> _Task details_
Rewrite every line of the items below as one numbered list, leaving out the blank lines.
[start of Data excerpts]
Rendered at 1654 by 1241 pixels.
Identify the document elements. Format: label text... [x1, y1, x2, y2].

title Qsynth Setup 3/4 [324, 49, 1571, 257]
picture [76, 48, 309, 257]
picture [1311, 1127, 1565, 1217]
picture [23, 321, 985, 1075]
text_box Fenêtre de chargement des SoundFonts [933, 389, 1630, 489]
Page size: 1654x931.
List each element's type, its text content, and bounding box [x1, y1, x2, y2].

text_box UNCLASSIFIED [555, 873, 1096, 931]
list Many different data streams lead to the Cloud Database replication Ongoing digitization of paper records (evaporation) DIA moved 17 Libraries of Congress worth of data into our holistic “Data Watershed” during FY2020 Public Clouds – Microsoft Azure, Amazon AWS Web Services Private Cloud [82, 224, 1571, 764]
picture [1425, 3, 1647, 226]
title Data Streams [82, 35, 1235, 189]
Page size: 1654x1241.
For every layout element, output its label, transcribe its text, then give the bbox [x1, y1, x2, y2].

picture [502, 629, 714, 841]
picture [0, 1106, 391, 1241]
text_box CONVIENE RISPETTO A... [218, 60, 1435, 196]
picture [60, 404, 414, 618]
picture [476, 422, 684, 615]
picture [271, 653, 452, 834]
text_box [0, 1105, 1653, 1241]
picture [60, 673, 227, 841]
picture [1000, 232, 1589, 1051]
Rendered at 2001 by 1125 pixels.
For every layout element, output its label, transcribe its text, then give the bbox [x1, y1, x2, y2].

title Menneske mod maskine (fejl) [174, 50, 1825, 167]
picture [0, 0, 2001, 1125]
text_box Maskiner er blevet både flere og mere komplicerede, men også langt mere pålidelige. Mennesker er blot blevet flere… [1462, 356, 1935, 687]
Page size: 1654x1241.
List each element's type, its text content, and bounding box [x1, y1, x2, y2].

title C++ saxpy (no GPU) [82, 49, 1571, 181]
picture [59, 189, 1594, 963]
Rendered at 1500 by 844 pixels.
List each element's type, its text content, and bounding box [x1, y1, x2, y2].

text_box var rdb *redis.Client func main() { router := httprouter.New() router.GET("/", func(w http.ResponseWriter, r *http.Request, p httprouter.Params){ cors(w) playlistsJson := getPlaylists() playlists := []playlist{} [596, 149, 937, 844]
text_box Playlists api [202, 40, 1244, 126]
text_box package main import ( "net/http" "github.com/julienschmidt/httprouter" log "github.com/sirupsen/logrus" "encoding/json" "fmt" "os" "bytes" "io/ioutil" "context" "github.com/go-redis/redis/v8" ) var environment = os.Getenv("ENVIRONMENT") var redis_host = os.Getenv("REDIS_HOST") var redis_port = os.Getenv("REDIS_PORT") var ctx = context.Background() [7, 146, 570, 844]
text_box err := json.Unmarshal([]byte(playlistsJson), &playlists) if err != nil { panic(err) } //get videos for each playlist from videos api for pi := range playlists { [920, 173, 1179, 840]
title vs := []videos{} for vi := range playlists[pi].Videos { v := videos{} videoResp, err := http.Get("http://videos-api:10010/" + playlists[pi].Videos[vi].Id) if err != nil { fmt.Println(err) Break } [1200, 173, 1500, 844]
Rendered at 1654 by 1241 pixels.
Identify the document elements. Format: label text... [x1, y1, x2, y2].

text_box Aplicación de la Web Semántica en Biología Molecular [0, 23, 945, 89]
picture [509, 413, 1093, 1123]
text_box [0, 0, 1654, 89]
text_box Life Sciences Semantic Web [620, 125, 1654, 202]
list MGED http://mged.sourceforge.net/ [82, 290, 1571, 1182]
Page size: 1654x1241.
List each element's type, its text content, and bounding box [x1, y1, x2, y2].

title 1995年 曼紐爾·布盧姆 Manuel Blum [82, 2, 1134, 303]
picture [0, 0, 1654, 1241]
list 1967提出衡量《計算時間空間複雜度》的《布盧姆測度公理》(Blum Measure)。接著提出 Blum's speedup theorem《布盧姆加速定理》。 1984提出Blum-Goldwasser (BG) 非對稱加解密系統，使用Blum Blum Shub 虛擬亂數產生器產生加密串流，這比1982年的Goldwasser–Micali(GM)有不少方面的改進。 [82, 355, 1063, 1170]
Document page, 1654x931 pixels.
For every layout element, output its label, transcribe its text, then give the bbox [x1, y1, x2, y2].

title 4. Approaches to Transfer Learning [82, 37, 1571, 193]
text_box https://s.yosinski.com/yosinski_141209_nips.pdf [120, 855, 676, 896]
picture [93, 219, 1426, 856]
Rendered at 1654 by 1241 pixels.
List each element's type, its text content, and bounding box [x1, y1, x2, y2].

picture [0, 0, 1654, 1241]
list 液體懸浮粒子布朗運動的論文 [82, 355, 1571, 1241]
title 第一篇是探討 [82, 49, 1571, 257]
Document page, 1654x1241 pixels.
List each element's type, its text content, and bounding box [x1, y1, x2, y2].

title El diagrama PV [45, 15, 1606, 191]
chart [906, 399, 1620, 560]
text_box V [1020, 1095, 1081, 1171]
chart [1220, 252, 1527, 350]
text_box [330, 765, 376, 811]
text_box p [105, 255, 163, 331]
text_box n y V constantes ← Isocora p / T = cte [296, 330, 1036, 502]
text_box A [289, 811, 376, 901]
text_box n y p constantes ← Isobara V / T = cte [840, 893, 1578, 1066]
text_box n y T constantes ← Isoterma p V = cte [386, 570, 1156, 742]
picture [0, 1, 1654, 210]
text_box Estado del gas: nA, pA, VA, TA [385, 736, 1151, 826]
[end of Data excerpts]
> _Written response_
1. Rendered at 1654 by 1241 pixels.
2. Identify the document elements. Format: label text... [x1, y1, x2, y2].
3. title Qsynth Setup 3/4 [324, 49, 1571, 257]
4. picture [76, 48, 309, 257]
5. picture [1311, 1127, 1565, 1217]
6. picture [23, 321, 985, 1075]
7. text_box Fenêtre de chargement des SoundFonts [933, 389, 1630, 489]
8. Page size: 1654x931.
9. List each element's type, its text content, and bounding box [x1, y1, x2, y2].
10. text_box UNCLASSIFIED [555, 873, 1096, 931]
11. list Many different data streams lead to the Cloud Database replication Ongoing digitization of paper records (evaporation) DIA moved 17 Libraries of Congress worth of data into our holistic “Data Watershed” during FY2020 Public Clouds – Microsoft Azure, Amazon AWS Web Services Private Cloud [82, 224, 1571, 764]
12. picture [1425, 3, 1647, 226]
13. title Data Streams [82, 35, 1235, 189]
14. Page size: 1654x1241.
15. For every layout element, output its label, transcribe its text, then give the bbox [x1, y1, x2, y2].
16. picture [502, 629, 714, 841]
17. picture [0, 1106, 391, 1241]
18. text_box CONVIENE RISPETTO A... [218, 60, 1435, 196]
19. picture [60, 404, 414, 618]
20. picture [476, 422, 684, 615]
21. picture [271, 653, 452, 834]
22. text_box [0, 1105, 1653, 1241]
23. picture [60, 673, 227, 841]
24. picture [1000, 232, 1589, 1051]
25. Rendered at 2001 by 1125 pixels.
26. For every layout element, output its label, transcribe its text, then give the bbox [x1, y1, x2, y2].
27. title Menneske mod maskine (fejl) [174, 50, 1825, 167]
28. picture [0, 0, 2001, 1125]
29. text_box Maskiner er blevet både flere og mere komplicerede, men også langt mere pålidelige. Mennesker er blot blevet flere… [1462, 356, 1935, 687]
30. Page size: 1654x1241.
31. List each element's type, its text content, and bounding box [x1, y1, x2, y2].
32. title C++ saxpy (no GPU) [82, 49, 1571, 181]
33. picture [59, 189, 1594, 963]
34. Rendered at 1500 by 844 pixels.
35. List each element's type, its text content, and bounding box [x1, y1, x2, y2].
36. text_box var rdb *redis.Client func main() { router := httprouter.New() router.GET("/", func(w http.ResponseWriter, r *http.Request, p httprouter.Params){ cors(w) playlistsJson := getPlaylists() playlists := []playlist{} [596, 149, 937, 844]
37. text_box Playlists api [202, 40, 1244, 126]
38. text_box package main import ( "net/http" "github.com/julienschmidt/httprouter" log "github.com/sirupsen/logrus" "encoding/json" "fmt" "os" "bytes" "io/ioutil" "context" "github.com/go-redis/redis/v8" ) var environment = os.Getenv("ENVIRONMENT") var redis_host = os.Getenv("REDIS_HOST") var redis_port = os.Getenv("REDIS_PORT") var ctx = context.Background() [7, 146, 570, 844]
39. text_box err := json.Unmarshal([]byte(playlistsJson), &playlists) if err != nil { panic(err) } //get videos for each playlist from videos api for pi := range playlists { [920, 173, 1179, 840]
40. title vs := []videos{} for vi := range playlists[pi].Videos { v := videos{} videoResp, err := http.Get("http://videos-api:10010/" + playlists[pi].Videos[vi].Id) if err != nil { fmt.Println(err) Break } [1200, 173, 1500, 844]
41. Rendered at 1654 by 1241 pixels.
42. Identify the document elements. Format: label text... [x1, y1, x2, y2].
43. text_box Aplicación de la Web Semántica en Biología Molecular [0, 23, 945, 89]
44. picture [509, 413, 1093, 1123]
45. text_box [0, 0, 1654, 89]
46. text_box Life Sciences Semantic Web [620, 125, 1654, 202]
47. list MGED http://mged.sourceforge.net/ [82, 290, 1571, 1182]
48. Page size: 1654x1241.
49. List each element's type, its text content, and bounding box [x1, y1, x2, y2].
50. title 1995年 曼紐爾·布盧姆 Manuel Blum [82, 2, 1134, 303]
51. picture [0, 0, 1654, 1241]
52. list 1967提出衡量《計算時間空間複雜度》的《布盧姆測度公理》(Blum Measure)。接著提出 Blum's speedup theorem《布盧姆加速定理》。 1984提出Blum-Goldwasser (BG) 非對稱加解密系統，使用Blum Blum Shub 虛擬亂數產生器產生加密串流，這比1982年的Goldwasser–Micali(GM)有不少方面的改進。 [82, 355, 1063, 1170]
53. Document page, 1654x931 pixels.
54. For every layout element, output its label, transcribe its text, then give the bbox [x1, y1, x2, y2].
55. title 4. Approaches to Transfer Learning [82, 37, 1571, 193]
56. text_box https://s.yosinski.com/yosinski_141209_nips.pdf [120, 855, 676, 896]
57. picture [93, 219, 1426, 856]
58. Rendered at 1654 by 1241 pixels.
59. List each element's type, its text content, and bounding box [x1, y1, x2, y2].
60. picture [0, 0, 1654, 1241]
61. list 液體懸浮粒子布朗運動的論文 [82, 355, 1571, 1241]
62. title 第一篇是探討 [82, 49, 1571, 257]
63. Document page, 1654x1241 pixels.
64. List each element's type, its text content, and bounding box [x1, y1, x2, y2].
65. title El diagrama PV [45, 15, 1606, 191]
66. chart [906, 399, 1620, 560]
67. text_box V [1020, 1095, 1081, 1171]
68. chart [1220, 252, 1527, 350]
69. text_box [330, 765, 376, 811]
70. text_box p [105, 255, 163, 331]
71. text_box n y V constantes ← Isocora p / T = cte [296, 330, 1036, 502]
72. text_box A [289, 811, 376, 901]
73. text_box n y p constantes ← Isobara V / T = cte [840, 893, 1578, 1066]
74. text_box n y T constantes ← Isoterma p V = cte [386, 570, 1156, 742]
75. picture [0, 1, 1654, 210]
76. text_box Estado del gas: nA, pA, VA, TA [385, 736, 1151, 826]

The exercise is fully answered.